Verso il raddoppio dei tamponi, ma mancano i reagenti: fermo un macchinario a Udine

UDINE. Nella Fase2 la Regione punta a fare seimila tamponi al giorno, un obiettivo raggiungibilissimo se ci fosse la disponibilità dei reagenti. La sostanza necessaria per sapere se il test del coronavirus è positivo o negativo è quasi introvabile.
Basti pensare che il laboratorio dell’Azienda sanitaria universitaria Friuli centrale (Asufc) di Udine ha a disposizione una strumentazione automatica in grado di fare 1.500 dosaggi al giorno che non può mettere in funzione perché manca il reagente.
È questa la grande incognita della post emergenza da coronavirus: sul mercato mondiale non si trovano abbastanza reagenti. Il problema è serio tant’è che il commissario Domenico Arcuri, ha predisposto una richiesta di offerta internazionale per acquistare 5 milioni di kit.
«I reagenti – conferma l’assessore regionale alla Salute, Riccardo Riccardi – rischiano di essere le mascherine della prima ora», ovvero introvabili.
«In Italia non si producono reagenti – spiega il direttore del dipartimento di Medicina di laboratorio della Asufc, Francesco Curcio –, l’azienda che ha messo a disposizione l’attrezzatura in Italia non li fornisce». Il laboratorio di Udine si salva grazie al cosiddetto protocollo Stefy, il metodo messo a punto dalla biologa molecolare Stefania Marzinotto, che superando i problemi della carenza di reagenti per l’estrazione del Rna dai campioni biologici, consente al laboratorio di analizzare 2.200 tamponi al giorno.
«L’Italia – fa notare Curcio – ha abbandonato la politica industriale seria, il Paese con un premio Nobel per la Chimica non è in grado di produrre reagenti». Come per le mascherine anche questo sarà uno dei temi da affrontare nel dopo coronavirus.
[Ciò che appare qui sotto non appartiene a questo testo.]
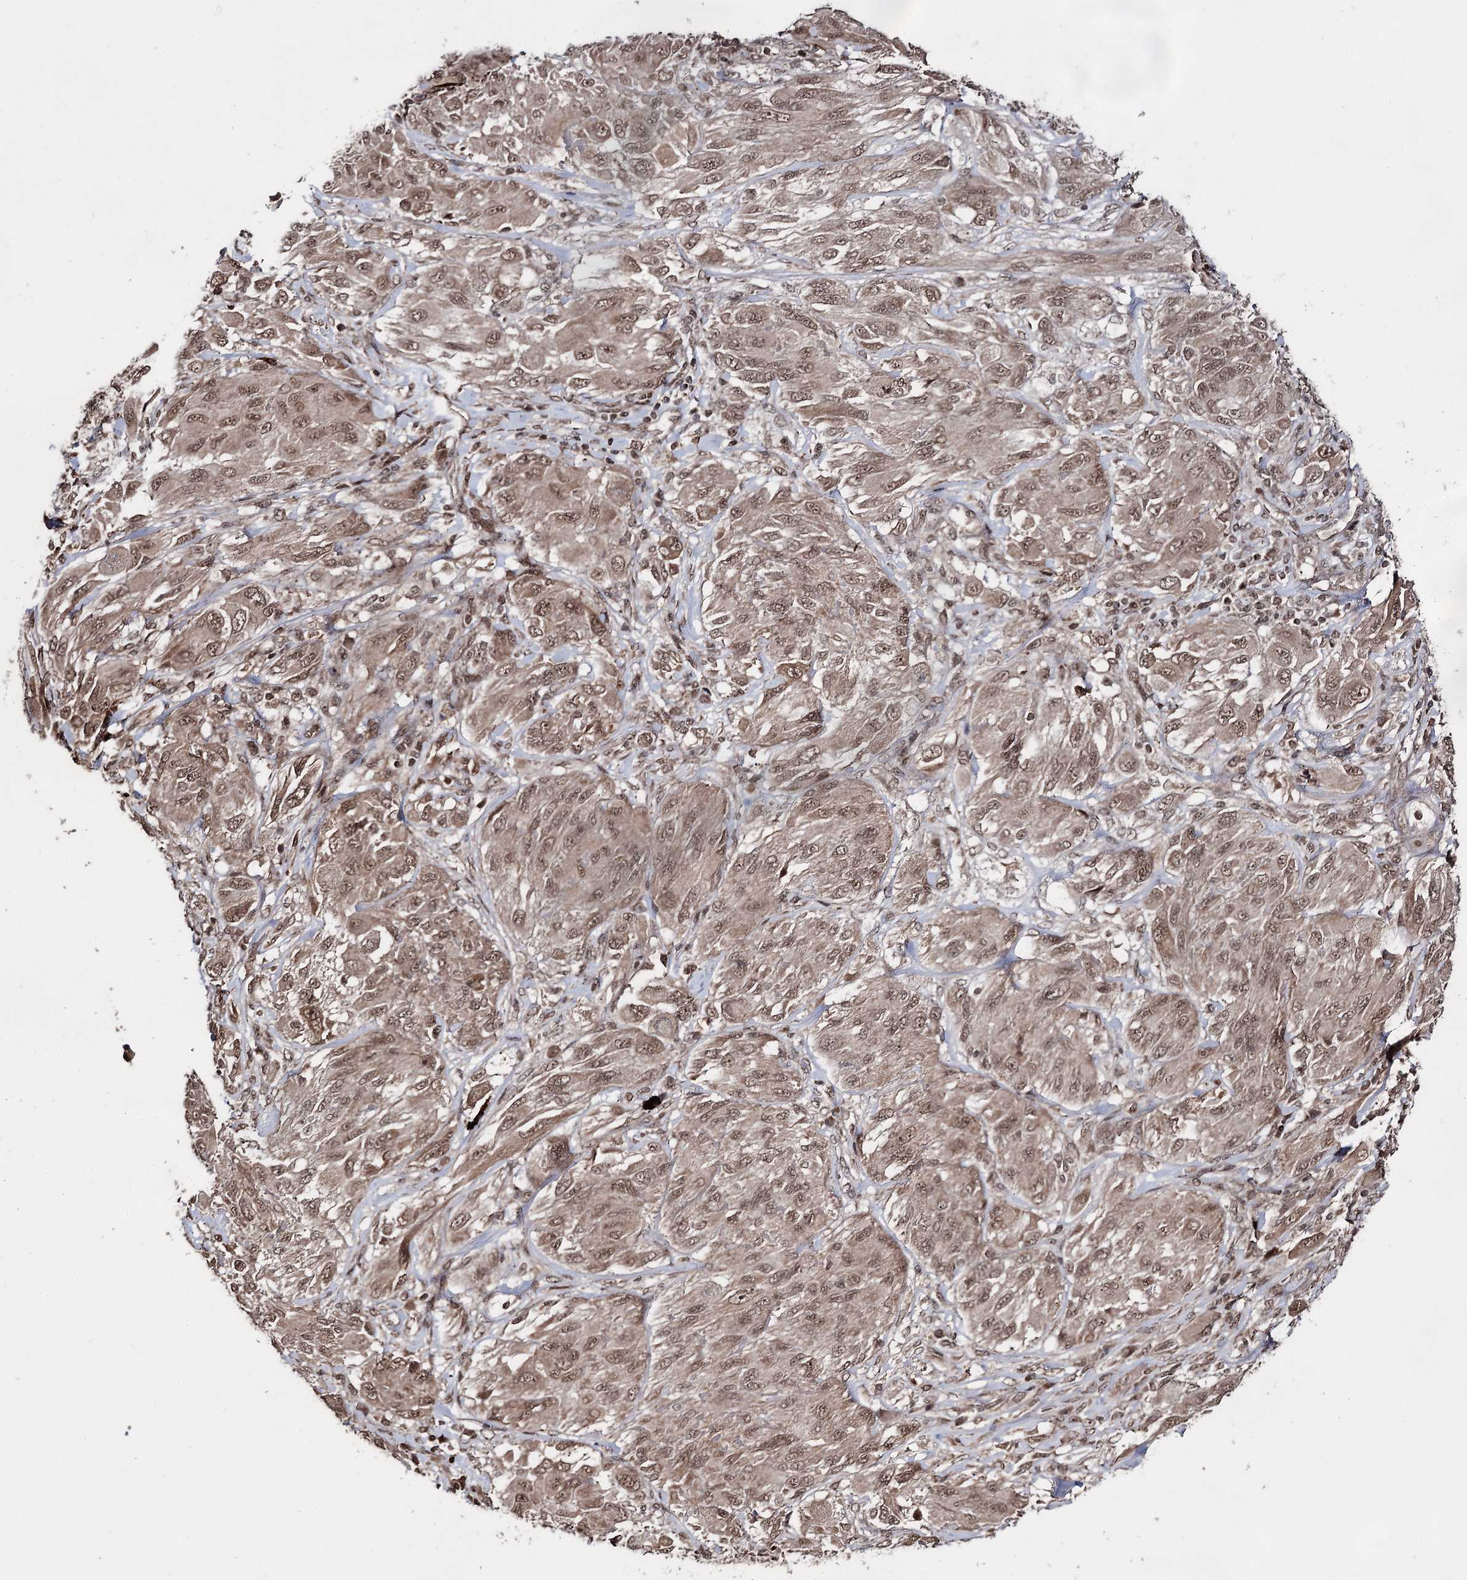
{"staining": {"intensity": "moderate", "quantity": ">75%", "location": "cytoplasmic/membranous,nuclear"}, "tissue": "melanoma", "cell_type": "Tumor cells", "image_type": "cancer", "snomed": [{"axis": "morphology", "description": "Malignant melanoma, NOS"}, {"axis": "topography", "description": "Skin"}], "caption": "Immunohistochemistry (IHC) of human melanoma reveals medium levels of moderate cytoplasmic/membranous and nuclear staining in about >75% of tumor cells.", "gene": "FAM53B", "patient": {"sex": "female", "age": 91}}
Intanto la Regione continua a fare da sé cercando, attraverso la Protezione civile, d’intesa con gli stessi laboratori, il materiale sul mercato.
Da Roma i reagenti non sono mai arrivati nonostante la Regione abbia trasmesso al commissario la stima dei quantitativi necessari soprattutto per la Fase2.
In questo momento avere la disponibilità dei reagenti è fondamentale visto che la riapertura della maggior parta delle attività fa leva sull’esecuzione dei tamponi che restano – l’ha ribadito anche il Ministero della salute nell’ultima circolare – l’unico metodo valido per la ricerca del SarCov2.
A differenza dei reagenti, per quanto riguarda la disponibilità di kit per i tamponi, nella nostra regione, non si segnalano particolari criticità anche perché la struttura commissariale li sta fornendo.
«Il Friuli Venezia Giulia – ricorda Riccardi – assieme al Veneto, al Trentino Alto Adige e alla Val D’Aosta è tra le regioni che hanno fatto più tamponi in Italia». A stilare la classifica è stata la Fondazione Gimbe secondo la quale, a fronte di una media nazionale di 88 tamponi per 100 mila abitanti, nessuna Regione riesce ad andare oltre i 250.
La performance migliore, quindi, resta quella della nostra Regione che come il Veneto, la Valle D’Aosta e il Trentino Alto Adige si colloca nella classe 2, quella che va da un minimo di 130 a un massimo di 250 tamponi totali per 100 mila abitanti.
Classifiche a parte il problema resta. Ecco perché la Regione ha chiesto alle Aziende sanitarie di quantificare le esigenze future. L’obiettivo è non farsi trovare impreparati di fronte a possibili aumenti dei contagi non solo nella Fase2, ma soprattutto in autunno quando molti temono che il virus tornerà a farsi aggressivo.
Da Roma i reagenti dovrebbero arrivare a fine mese se, come prevede la richiesta d’offerta, le consegne dei kit avverranno entro le prossime due settimane. La complessità dei rifornimenti è dettata anche dal fatto che ogni laboratorio usa piattaforme diverse con reagenti diversi
Questo fatto, però, soprattutto durante il periodo più critico, ha consentito di rispondere alle richieste dei tamponi. A differenza delle mascherine, la produzione fai da te dei reagenti non è fattibile perché nessuno sarebbe in grado di produrre le quantità necessarie per fronteggiare l’emergenza sanitaria.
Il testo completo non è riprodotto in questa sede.